Actor and director Harold Ramis, who delighted audiences in comedies such as “Ghostbusters” and “Stripes” and who was the first head writer on the groundbreaking “SCTV,” died Monday at age 69, NBC News has confirmed.
Ramis died from complications related to auto-immune inflammatory vasculitis, a condition he had battled for the past four years, his talent agency said in a statement. United Talent Agency said that Ramis “passed away peacefully this morning surrounded by family and friends in his Chicago area home, where he and wife, Erica Mann Ramis, have lived since 1996.”

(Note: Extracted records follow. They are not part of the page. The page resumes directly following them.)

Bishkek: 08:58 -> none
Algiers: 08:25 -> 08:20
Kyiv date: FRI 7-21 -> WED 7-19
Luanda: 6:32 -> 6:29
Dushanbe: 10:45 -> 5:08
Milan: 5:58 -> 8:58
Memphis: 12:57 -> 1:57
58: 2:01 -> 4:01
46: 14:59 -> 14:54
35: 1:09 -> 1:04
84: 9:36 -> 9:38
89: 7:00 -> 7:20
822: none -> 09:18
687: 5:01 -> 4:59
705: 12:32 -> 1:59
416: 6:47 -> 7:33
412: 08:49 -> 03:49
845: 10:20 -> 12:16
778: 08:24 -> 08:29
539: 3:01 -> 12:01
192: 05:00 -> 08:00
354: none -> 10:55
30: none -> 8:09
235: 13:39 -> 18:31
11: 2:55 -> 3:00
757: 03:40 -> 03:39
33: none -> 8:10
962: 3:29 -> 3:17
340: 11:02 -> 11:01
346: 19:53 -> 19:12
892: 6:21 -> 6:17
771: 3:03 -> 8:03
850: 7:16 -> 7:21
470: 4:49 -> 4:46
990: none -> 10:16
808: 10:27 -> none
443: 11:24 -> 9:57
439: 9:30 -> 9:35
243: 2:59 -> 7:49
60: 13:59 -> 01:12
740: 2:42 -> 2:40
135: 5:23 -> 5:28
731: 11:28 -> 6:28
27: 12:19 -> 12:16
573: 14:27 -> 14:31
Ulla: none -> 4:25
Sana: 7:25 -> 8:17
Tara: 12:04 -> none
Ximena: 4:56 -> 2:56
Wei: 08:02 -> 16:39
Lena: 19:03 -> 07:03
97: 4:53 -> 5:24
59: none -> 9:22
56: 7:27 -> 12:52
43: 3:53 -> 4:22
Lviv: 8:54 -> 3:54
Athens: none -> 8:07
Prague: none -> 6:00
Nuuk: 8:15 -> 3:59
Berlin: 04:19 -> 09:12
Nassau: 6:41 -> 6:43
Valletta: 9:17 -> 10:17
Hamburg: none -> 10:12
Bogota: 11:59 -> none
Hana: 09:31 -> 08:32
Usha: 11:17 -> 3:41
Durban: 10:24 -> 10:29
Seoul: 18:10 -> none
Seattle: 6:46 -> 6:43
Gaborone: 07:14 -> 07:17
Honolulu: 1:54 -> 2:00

The Chicago-born Ramis was as acclaimed a writer and director of comedies as he was an actor. He wrote four of the comedies listed on the American Film Institute’s 100 Funniest Movies: “Ghostbusters,” Groundhog Day,” “National Lampoon’s Animal House” and “Caddyshack.” He also wrote “Meatballs,” “Stripes,” and “Back to School.” His more recent films included Robert De Niro’s “Analyze This” and its sequel “Analyze That,” “The Ice Harvest,” and the 2009 biblical comedy “Year One.”
He joined Chicago’s famed Second City improv comedy troupe in 1969 while working a day job as jokes editor at Playboy magazine. His first Hollywood hit was the 1978 blockbuster hit “National Lampoon’s Animal House.”